Telling people what I need. It's the bane of my existence.

I have ALS, amyotrophic lateral  sclerosis, or Lou Gehrig's disease. As such, ALS has no treatment nor a cure. It has myriad symptoms that lead ultimately to death: mucus gone wild, muscle spasms, emotions hijacked, paralysis, swallow insufficiency, and voicelessness, to name a few. I'm going to pick at voicelessness, actually unintelligible speech. Yeah, I  make noise, but few can discern what I'm saying.

Unfortunately, I have a high number of caregivers unfamiliar with intricacies of my care. As such, they all think they are capable of attending to my care needs but, sadly, they are not. Take turning me in bed, as in the numerous diaper changes I require in a day. Due to muscle atrophy, or death, surrounding my lungs and chest, I use my belly and diaphragm to breathe.
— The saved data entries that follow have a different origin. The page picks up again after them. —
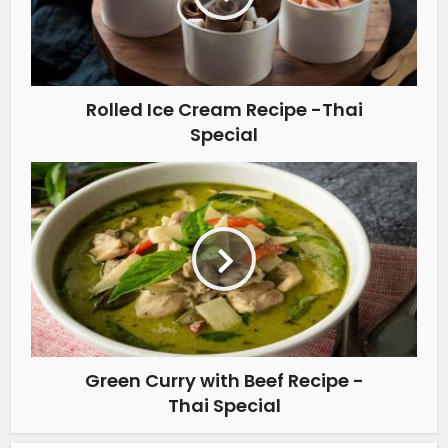
Rolled Ice Cream Recipe -Thai
Special
Green Curry with Beef Recipe -
Thai Special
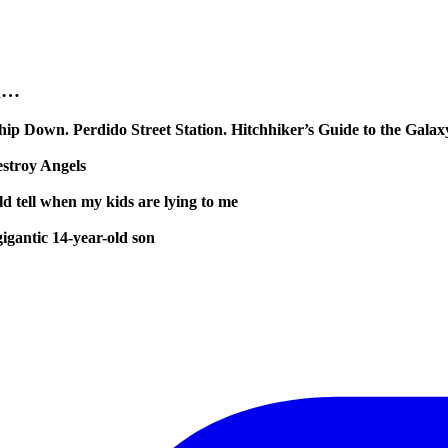
ng…
ip Down. Perdido Street Station. Hitchhiker’s Guide to the Galax
stroy Angels
ld tell when my kids are lying to me
igantic 14-year-old son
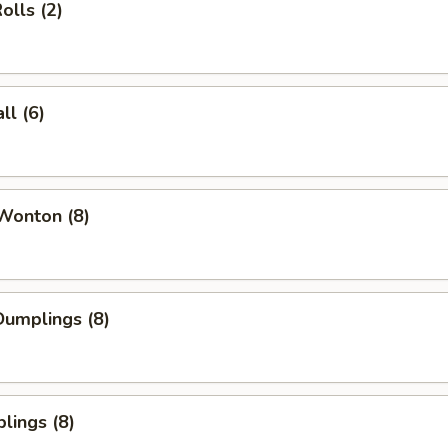
olls (2)
l (6)
Wonton (8)
umplings (8)
lings (8)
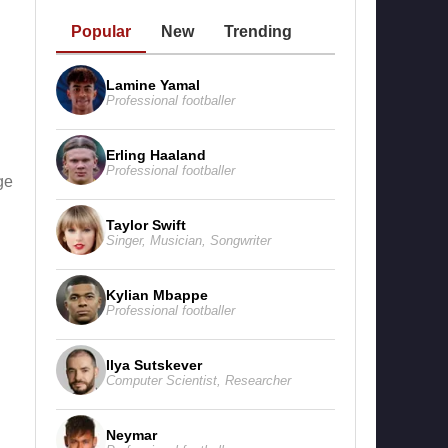
Popular
New
Trending
Lamine Yamal
Professional footballer
Erling Haaland
Professional footballer
ge
Taylor Swift
Singer
,
Musician
,
Songwriter
Kylian Mbappe
Professional footballer
Ilya Sutskever
Computer Scientist
,
Researcher
Neymar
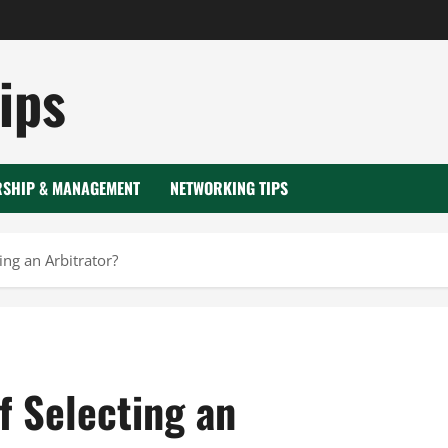
ips
RSHIP & MANAGEMENT
NETWORKING TIPS
ing an Arbitrator?
f Selecting an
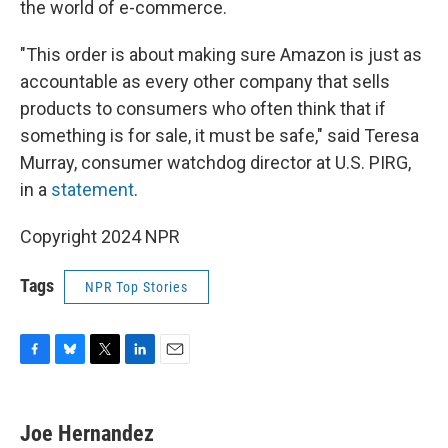
the world of e-commerce.
"This order is about making sure Amazon is just as
accountable as every other company that sells
products to consumers who often think that if
something is for sale, it must be safe," said Teresa
Murray, consumer watchdog director at U.S. PIRG,
in a
statement
.
Copyright 2024 NPR
Tags
NPR Top Stories
F
B
T
L
E
a
l
w
i
m
c
u
i
n
a
e
e
t
k
i
Joe Hernandez
b
s
t
e
l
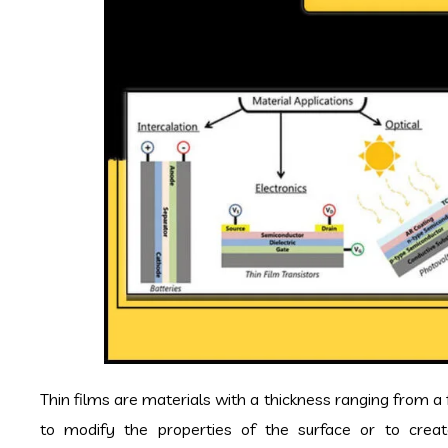
Thin films are materials with a thickness ranging from 
to modify the properties of the surface or to create 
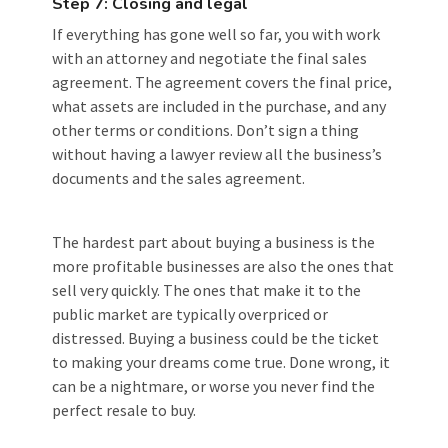
Step 7: Closing and legal
If everything has gone well so far, you with work
with an attorney and negotiate the final sales
agreement. The agreement covers the final price,
what assets are included in the purchase, and any
other terms or conditions. Don’t sign a thing
without having a lawyer review all the business’s
documents and the sales agreement.
The hardest part about buying a business is the
more profitable businesses are also the ones that
sell very quickly. The ones that make it to the
public market are typically overpriced or
distressed. Buying a business could be the ticket
to making your dreams come true. Done wrong, it
can be a nightmare, or worse you never find the
perfect resale to buy.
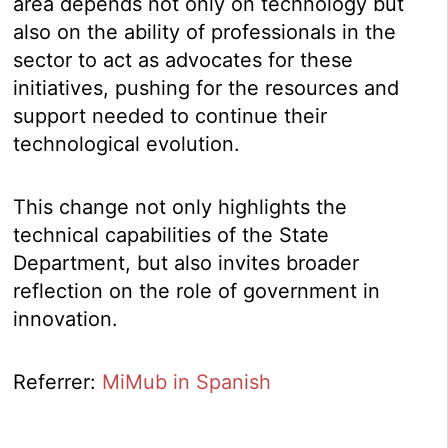
area depends not only on technology but
also on the ability of professionals in the
sector to act as advocates for these
initiatives, pushing for the resources and
support needed to continue their
technological evolution.
This change not only highlights the
technical capabilities of the State
Department, but also invites broader
reflection on the role of government in
innovation.
Referrer:
MiMub in Spanish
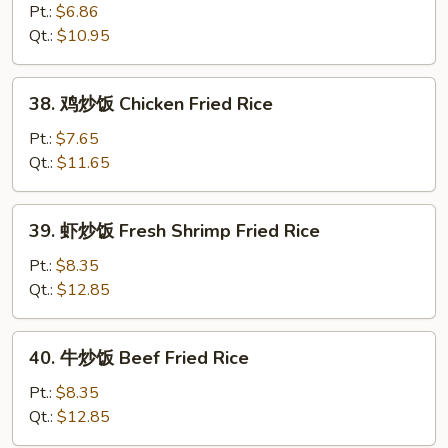
Fried
炒
Pt.:
$6.86
Rice
饭
Qt.:
$10.95
Vegetable
Fried
38.
38. 鸡炒饭 Chicken Fried Rice
Rice
鸡
炒
Pt.:
$7.65
饭
Qt.:
$11.65
Chicken
Fried
39.
39. 虾炒饭 Fresh Shrimp Fried Rice
Rice
虾
炒
Pt.:
$8.35
饭
Qt.:
$12.85
Fresh
Shrimp
40.
40. 牛炒饭 Beef Fried Rice
Fried
牛
Rice
炒
Pt.:
$8.35
饭
Qt.:
$12.85
Beef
This requires my caregivers to handle me by my shoulder and hip, and not to lean me against their body. They don't naturally do this which is bad for me. I can only say "Off" to which they usually argue that they must hold onto me or I will fall off the bed.

"Well, no shit!", I think, "I have ALS, not memory loss." Then, there are those who remove their hands and allow my body to lean against their bodies. Now I'm really struggling. Allowing the weight of my body to rest against theirs is worse, as I will tire once the adrenalin of the fight or flight response peters out. If I had custody of my voice I would say, "Turn me by my hip and shoulder only. And don't lean against me, please." 
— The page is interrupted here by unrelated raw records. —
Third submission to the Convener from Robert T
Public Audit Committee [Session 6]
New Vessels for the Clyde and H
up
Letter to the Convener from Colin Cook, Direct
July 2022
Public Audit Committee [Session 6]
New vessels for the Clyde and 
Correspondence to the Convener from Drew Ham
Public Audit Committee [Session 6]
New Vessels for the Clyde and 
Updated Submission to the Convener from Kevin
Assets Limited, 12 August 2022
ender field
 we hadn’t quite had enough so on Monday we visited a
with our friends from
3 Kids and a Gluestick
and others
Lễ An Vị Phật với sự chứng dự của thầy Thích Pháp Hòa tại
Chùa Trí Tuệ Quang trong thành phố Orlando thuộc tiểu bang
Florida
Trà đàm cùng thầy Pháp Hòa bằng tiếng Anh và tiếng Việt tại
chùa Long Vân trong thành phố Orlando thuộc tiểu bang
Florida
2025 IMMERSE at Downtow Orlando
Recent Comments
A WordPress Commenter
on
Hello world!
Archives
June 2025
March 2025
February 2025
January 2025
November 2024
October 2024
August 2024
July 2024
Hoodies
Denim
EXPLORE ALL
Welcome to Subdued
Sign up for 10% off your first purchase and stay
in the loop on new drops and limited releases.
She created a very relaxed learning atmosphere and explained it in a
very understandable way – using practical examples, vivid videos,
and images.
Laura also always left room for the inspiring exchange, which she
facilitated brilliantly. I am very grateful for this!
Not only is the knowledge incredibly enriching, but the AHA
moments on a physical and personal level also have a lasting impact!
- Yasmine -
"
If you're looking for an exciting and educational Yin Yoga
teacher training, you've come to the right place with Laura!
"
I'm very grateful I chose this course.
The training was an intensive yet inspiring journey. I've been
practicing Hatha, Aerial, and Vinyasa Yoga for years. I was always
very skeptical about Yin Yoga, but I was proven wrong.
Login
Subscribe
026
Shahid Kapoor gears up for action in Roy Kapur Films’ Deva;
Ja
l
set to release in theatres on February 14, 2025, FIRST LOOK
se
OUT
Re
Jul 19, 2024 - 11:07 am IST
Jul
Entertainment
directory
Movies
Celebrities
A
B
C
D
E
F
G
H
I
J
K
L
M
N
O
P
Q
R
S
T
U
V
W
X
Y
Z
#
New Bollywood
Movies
Life with ALS would be so much easier.

Consider this, I'm on my side, needing suctioning but can only just manage, "Mouth" to indicate the vicinity of my problem. Now it's up to the caregiver to play 20 Questions. "Do you need it wiped?" "Do you need suctioning?" I nod ascent to the latter. Unfortunately, it's about now that I realize mucus is not draining out of my mouth as I need to be turned a bit more. I say "Over".  However, she refuses, citing lack of space to do so safely.

I insist as I only require my shoulders to be rotated about a centimeter and can be done safely. Sadly, she's not a PCT, and doesn't seem to realize this. She grabs my shoulder underneath and yanks it forward, bringing my shoulder in exactly the wrong alignment, stressing my shoulder joint nearly to dislocation, causing me considerable pain. If I could speak I would have prevented all the missteps and the pain or at least be able to communicate my pain.
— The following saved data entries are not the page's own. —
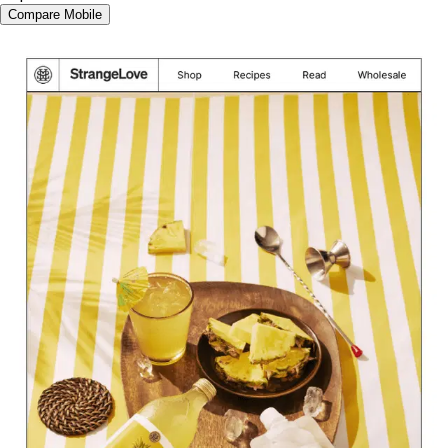
Compare Mobile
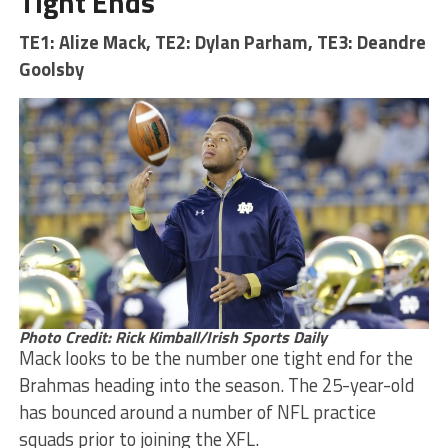
Tight Ends
TE1: Alize Mack, TE2: Dylan Parham, TE3: Deandre
Goolsby
Photo Credit: Rick Kimball/Irish Sports Daily
Mack looks to be the number one tight end for the
Brahmas heading into the season. The 25-year-old
has bounced around a number of NFL practice
squads prior to joining the XFL.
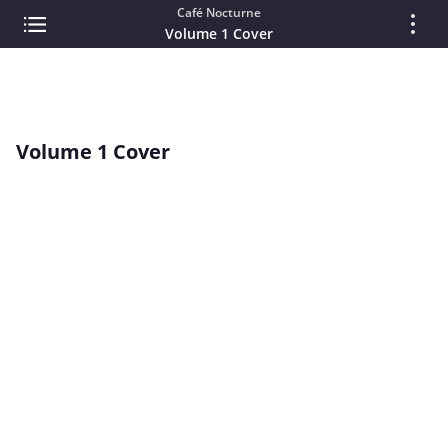
Café Nocturne
Volume 1 Cover
Volume 1 Cover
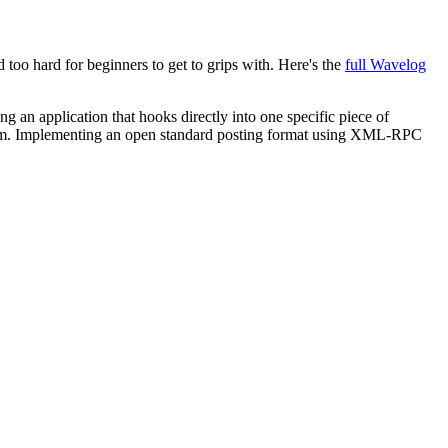
 too hard for beginners to get to grips with. Here's the
full Wavelog
ng an application that hooks directly into one specific piece of
atform. Implementing an open standard posting format using XML-RPC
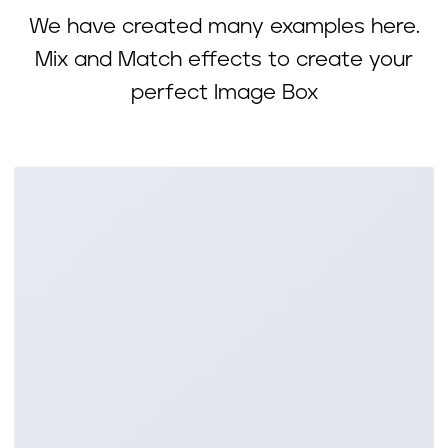
We have created many examples here.
Mix and Match effects to create your
perfect Image Box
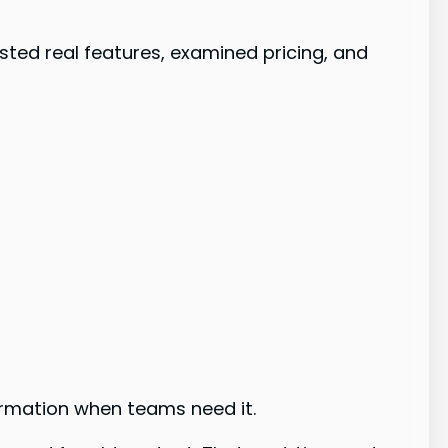
sted real features, examined pricing, and
ormation when teams need it.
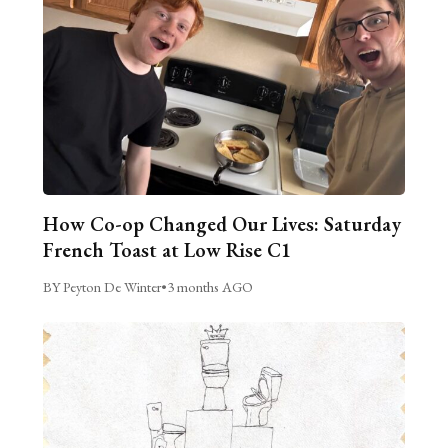
How Co-op Changed Our Lives: Saturday
French Toast at Low Rise C1
BY Peyton De Winter
•
3 months AGO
Do you know I've been scolded more than once to "Use your words" or some such sentiment by skilled caregivers. And worse, I've been told "I cannot understand you!" and walked out on many times. Is this really the best caregivers can do? 

Comments

Popular posts from this blog

Kate

I think about my friend, Kate Struby, who died from this horrible disease in 2013. She lived here at Bailey Boushay House before I did. I reached out to Kate online through FaceBook because I loved her photograph with her head thrown back in laughter. I also loved her posts. I guess I just loved her spirit. I got to finally meet her one month before she died. I happened to be at the University of Washington Medical Center for my quarterly appointment when I saw her FaceBook post. She was awake and in the medical ICU. She was a mere few floors down. I would not be stopped. Relativeor no, I would meet my FaceBook friend. Thank God I did. I rolled into the room to find a beautiful, ethere.al woman flanked by two friends. Although it was an impromtu visit, she said she knew me immediately.I was in awe of her with her fiery spirit despite the ravages of our shared disease. She, unable to lift even a finger, lifted my spirit.

Immersion Therapy

Please excuse my selfish absence from posting to my blog. I wish I could say that I've been out diligently finding a cure for ALS, or tirelessly working to fund research, or hunger-striking to bring public attention to beacon the cruelty of not having access to care facilities geared specifically to the specialized needs of the ALS patient. Alas, I have been binge-watching Scandel, The 100, and binge-listening to audiobooks. I'm currently enamored of mystery and thrillers by Chelsea Cain and Lisa Unger. I cannot do a Helluva lot these days but I can still waste time. ALS ought to have some perks. I can immerse myself in completely in entirely new situations, raise my excitement level and learn something new to me.

Tuesday

Tuesday is shaping up to be my best day of the week. Every day holds the requisite eating, changing, television, and napping. But Tuesday, I got a glorious, hot bath in a handicap-accessible bathtub with my Angela and Lisa, reorganized my shower caddy with my Lisa, read "The White Album" by Joan Didion with my Lindsey, "supervised" doughnut-making and sampled same with my Sandra among others, and listened to Ryan Feng play classical piano. A new book fell into my lap today. Of course, I mean that figuratively. "Play It As It Lays" by Joan Didion was just laying on top of the informal Bailey Boushay House library cart, so I borrowed it. .Guess what we'll be reading? I feel very blessed!